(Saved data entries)
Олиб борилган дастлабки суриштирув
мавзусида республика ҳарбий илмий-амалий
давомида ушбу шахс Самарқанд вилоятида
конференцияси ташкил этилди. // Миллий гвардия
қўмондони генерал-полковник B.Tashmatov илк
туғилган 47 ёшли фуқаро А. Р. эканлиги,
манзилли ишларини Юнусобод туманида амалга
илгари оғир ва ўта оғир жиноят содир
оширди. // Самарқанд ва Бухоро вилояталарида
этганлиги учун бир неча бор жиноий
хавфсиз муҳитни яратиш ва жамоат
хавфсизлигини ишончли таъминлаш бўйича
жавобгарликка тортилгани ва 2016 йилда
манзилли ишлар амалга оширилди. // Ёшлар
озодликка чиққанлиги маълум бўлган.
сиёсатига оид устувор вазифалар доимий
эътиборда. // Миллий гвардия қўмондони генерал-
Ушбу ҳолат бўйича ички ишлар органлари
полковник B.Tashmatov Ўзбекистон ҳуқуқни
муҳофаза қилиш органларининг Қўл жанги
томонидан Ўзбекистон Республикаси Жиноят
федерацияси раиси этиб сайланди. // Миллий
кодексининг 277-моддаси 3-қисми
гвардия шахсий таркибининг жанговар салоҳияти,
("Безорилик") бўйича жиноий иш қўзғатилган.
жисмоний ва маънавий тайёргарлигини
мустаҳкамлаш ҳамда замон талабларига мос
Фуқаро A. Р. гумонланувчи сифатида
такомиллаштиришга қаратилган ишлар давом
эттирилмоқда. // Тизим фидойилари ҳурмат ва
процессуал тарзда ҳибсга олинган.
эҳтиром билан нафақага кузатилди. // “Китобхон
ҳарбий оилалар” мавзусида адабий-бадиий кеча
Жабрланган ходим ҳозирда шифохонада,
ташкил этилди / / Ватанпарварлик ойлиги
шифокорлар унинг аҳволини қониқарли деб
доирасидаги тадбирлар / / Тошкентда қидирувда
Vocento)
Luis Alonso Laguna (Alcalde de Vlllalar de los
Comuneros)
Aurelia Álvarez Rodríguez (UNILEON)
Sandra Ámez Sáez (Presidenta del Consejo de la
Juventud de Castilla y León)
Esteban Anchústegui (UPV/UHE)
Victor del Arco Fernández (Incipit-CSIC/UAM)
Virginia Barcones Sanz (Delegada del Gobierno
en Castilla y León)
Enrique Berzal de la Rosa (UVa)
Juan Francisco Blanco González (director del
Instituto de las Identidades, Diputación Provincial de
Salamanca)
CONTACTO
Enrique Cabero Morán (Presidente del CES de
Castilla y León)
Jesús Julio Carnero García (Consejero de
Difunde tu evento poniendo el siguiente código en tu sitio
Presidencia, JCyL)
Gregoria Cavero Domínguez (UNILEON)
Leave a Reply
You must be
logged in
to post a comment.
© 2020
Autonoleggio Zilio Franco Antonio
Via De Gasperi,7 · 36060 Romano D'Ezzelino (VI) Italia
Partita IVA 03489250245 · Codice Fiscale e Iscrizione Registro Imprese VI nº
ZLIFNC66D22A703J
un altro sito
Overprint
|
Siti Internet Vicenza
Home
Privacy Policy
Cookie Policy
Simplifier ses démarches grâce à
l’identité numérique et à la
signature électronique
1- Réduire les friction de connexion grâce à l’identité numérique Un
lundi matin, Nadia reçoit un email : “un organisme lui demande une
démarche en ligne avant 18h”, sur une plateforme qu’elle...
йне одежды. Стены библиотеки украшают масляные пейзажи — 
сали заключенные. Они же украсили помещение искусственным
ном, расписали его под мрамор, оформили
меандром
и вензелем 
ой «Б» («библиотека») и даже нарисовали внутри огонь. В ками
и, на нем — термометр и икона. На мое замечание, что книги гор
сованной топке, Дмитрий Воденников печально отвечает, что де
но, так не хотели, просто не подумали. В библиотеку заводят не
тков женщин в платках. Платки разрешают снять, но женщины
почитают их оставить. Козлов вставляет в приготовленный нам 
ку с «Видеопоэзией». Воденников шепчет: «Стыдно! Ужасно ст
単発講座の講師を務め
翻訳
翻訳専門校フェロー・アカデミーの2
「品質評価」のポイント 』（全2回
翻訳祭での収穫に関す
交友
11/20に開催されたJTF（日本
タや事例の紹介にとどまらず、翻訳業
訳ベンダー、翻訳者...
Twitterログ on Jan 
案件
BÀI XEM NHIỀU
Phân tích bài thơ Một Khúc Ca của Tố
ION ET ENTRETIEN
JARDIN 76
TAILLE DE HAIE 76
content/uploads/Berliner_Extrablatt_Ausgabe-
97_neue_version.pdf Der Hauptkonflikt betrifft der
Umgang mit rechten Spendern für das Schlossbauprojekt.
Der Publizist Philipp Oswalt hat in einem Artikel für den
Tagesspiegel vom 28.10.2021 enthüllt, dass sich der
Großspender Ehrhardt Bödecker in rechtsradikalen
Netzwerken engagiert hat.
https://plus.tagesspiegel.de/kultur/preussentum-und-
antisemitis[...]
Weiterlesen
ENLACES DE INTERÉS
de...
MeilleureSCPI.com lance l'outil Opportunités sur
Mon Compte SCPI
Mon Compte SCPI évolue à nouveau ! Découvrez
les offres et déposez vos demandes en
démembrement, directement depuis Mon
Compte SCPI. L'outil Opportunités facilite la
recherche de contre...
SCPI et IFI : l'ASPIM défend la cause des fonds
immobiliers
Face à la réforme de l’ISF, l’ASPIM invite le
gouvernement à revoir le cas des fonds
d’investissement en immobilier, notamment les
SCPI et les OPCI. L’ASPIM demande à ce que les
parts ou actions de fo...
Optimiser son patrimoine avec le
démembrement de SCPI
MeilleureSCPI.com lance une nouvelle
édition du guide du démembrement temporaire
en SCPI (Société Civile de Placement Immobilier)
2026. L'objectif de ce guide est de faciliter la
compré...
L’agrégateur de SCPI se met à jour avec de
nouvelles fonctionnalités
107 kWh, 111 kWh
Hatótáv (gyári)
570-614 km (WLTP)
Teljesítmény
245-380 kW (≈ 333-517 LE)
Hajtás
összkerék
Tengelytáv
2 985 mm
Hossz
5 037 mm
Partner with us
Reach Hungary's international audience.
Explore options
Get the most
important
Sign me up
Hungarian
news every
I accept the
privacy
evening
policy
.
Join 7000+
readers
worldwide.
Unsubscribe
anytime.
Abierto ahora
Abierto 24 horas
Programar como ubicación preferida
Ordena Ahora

Task directions
Copy the lines of the data above exactly as written, beginning with the line containing "почитают их оставить." and ending with the line containing "gouvernement à revoir le cas des fonds", and leave out all other lines.

Problem solution
почитают их оставить. Козлов вставляет в приготовленный нам 
ку с «Видеопоэзией». Воденников шепчет: «Стыдно! Ужасно ст
単発講座の講師を務め
翻訳
翻訳専門校フェロー・アカデミーの2
「品質評価」のポイント 』（全2回
翻訳祭での収穫に関す
交友
11/20に開催されたJTF（日本
タや事例の紹介にとどまらず、翻訳業
訳ベンダー、翻訳者...
Twitterログ on Jan 
案件
BÀI XEM NHIỀU
Phân tích bài thơ Một Khúc Ca của Tố
ION ET ENTRETIEN
JARDIN 76
TAILLE DE HAIE 76
content/uploads/Berliner_Extrablatt_Ausgabe-
97_neue_version.pdf Der Hauptkonflikt betrifft der
Umgang mit rechten Spendern für das Schlossbauprojekt.
Der Publizist Philipp Oswalt hat in einem Artikel für den
Tagesspiegel vom 28.10.2021 enthüllt, dass sich der
Großspender Ehrhardt Bödecker in rechtsradikalen
Netzwerken engagiert hat.
https://plus.tagesspiegel.de/kultur/preussentum-und-
antisemitis[...]
Weiterlesen
ENLACES DE INTERÉS
de...
MeilleureSCPI.com lance l'outil Opportunités sur
Mon Compte SCPI
Mon Compte SCPI évolue à nouveau ! Découvrez
les offres et déposez vos demandes en
démembrement, directement depuis Mon
Compte SCPI. L'outil Opportunités facilite la
recherche de contre...
SCPI et IFI : l'ASPIM défend la cause des fonds
immobiliers
Face à la réforme de l’ISF, l’ASPIM invite le
gouvernement à revoir le cas des fonds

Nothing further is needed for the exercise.